What I value doing above almost anything else is my scholarly and artistic work. But that means that I have to have the time to do those things. If finished scholarly papers and poems are of very marginal value to very few people, almost no one values the time need to work on either one. Nobody cares to give you the time to work on things that few people even care to read.
Given this situation, is it no wonder that so many intellectuals get cranky and wish they could tear down the system? Surely, they think, if they were in charge, people would value truly valuable things, things of lasting value. You know, the things they do. Surely if I were in charge, people would love poems and plays and value scholarship and knowledge. Except, of course, that's hardly true. That, I know. And I know it because I understand economics and the subjective nature of value.

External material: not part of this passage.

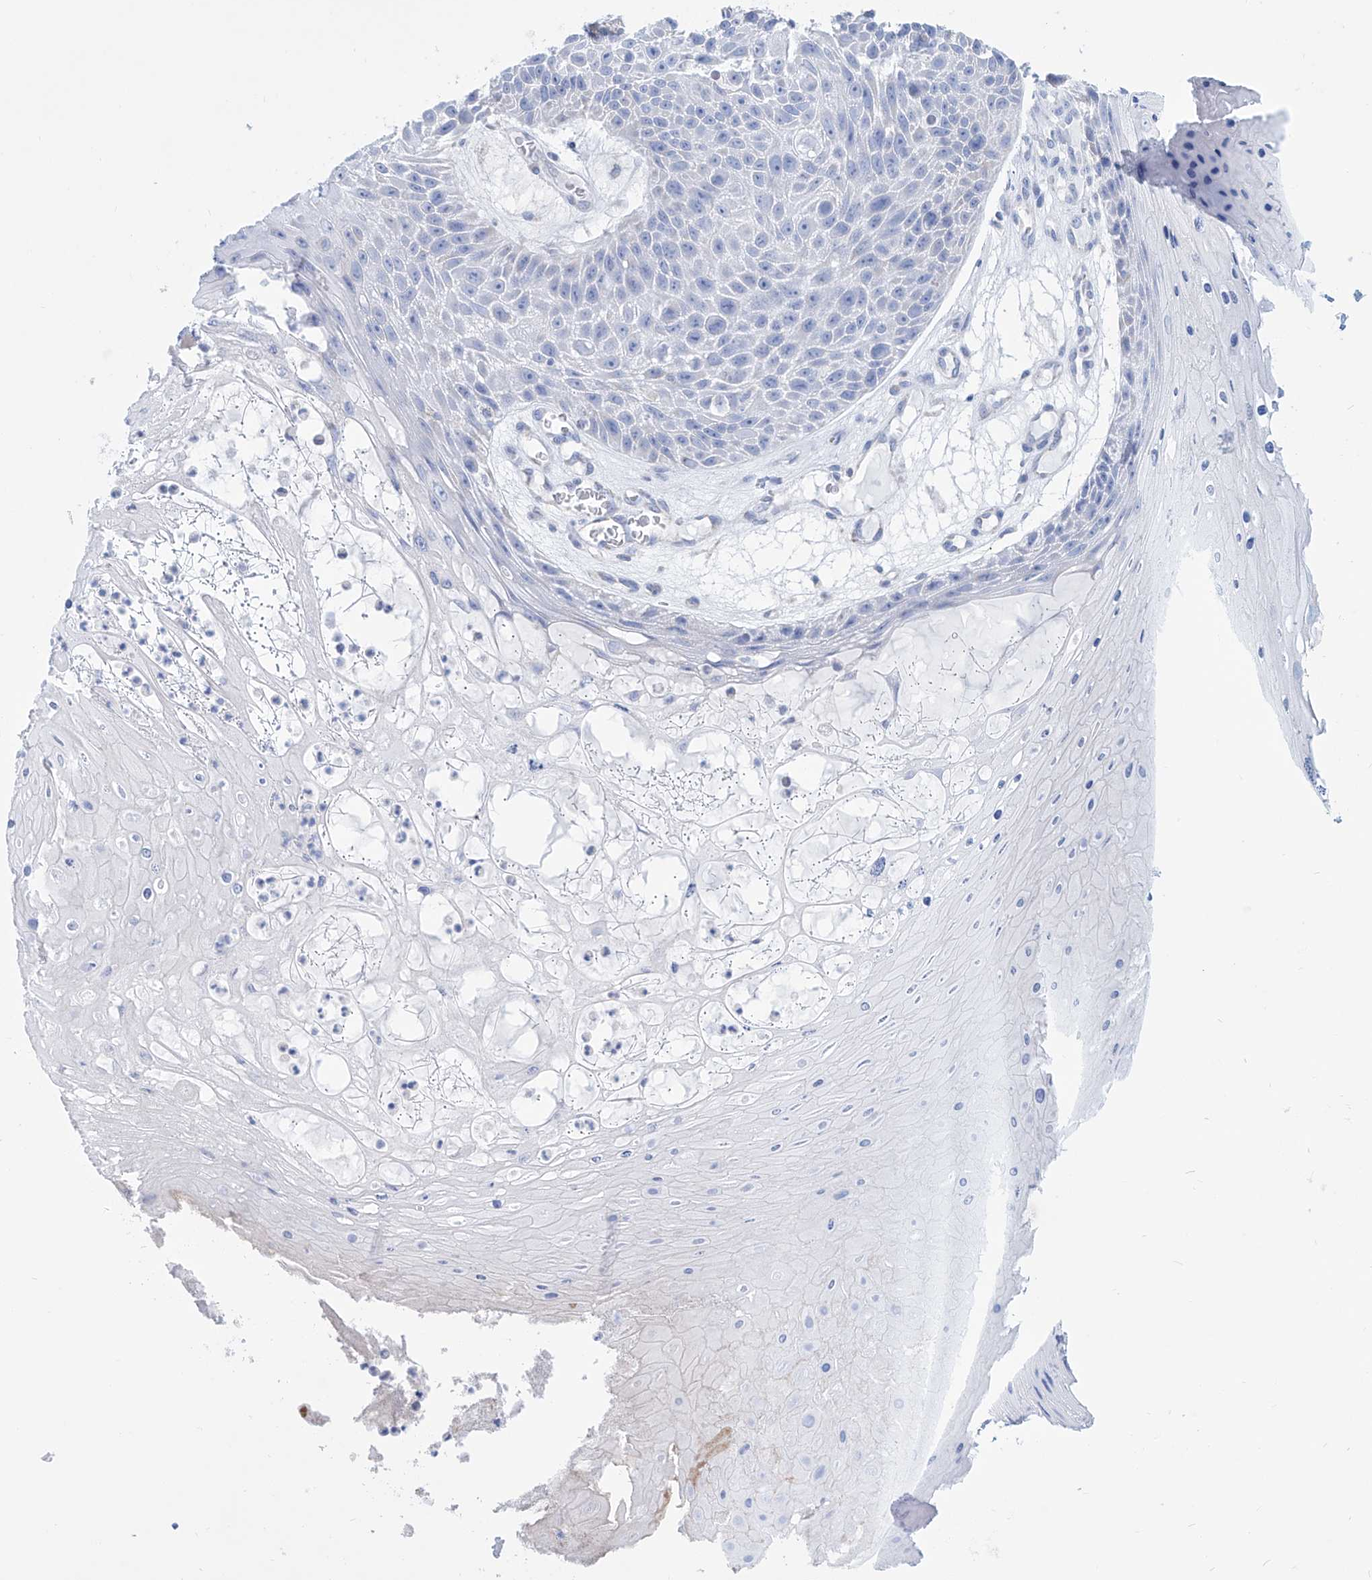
{"staining": {"intensity": "negative", "quantity": "none", "location": "none"}, "tissue": "skin cancer", "cell_type": "Tumor cells", "image_type": "cancer", "snomed": [{"axis": "morphology", "description": "Squamous cell carcinoma, NOS"}, {"axis": "topography", "description": "Skin"}], "caption": "The IHC micrograph has no significant positivity in tumor cells of skin squamous cell carcinoma tissue.", "gene": "ALDH6A1", "patient": {"sex": "female", "age": 88}}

So that leaves me in what one could understand to be a tragic situation. The leftist intellectuals at least have the delusion that the right kind of society would cause people to value intellectual and artistic endeavors. I do not. And at the same time, I value what I value. And I value it deeply. I can somehow communicate to people any number of things very well and very clearly, but not that. I cannot manage to get people to at least understand why I value what I value. My obsessions, my loves are foreign to almost everyone. Even my politics are a minority value. And even those who do value the kinds of things I do value more their own doing it. And that I understand as well.
So I am left with no one to blame for not valuing what I value. I am left not being able to blame society or capitalism or anything else for society being what it is, what it has always been. Very few people value poetry, plays, novels, or scholarship. What I do makes no sense to almost anyone. And so I am left alone with my struggle to realize the things I value in the face of very few supporting me, of very few finding value in anything I do.
I sympathize with leftist intellectuals to a degree. But I'm afraid I know too much to fully empathize with them. And that leaves me alone even more.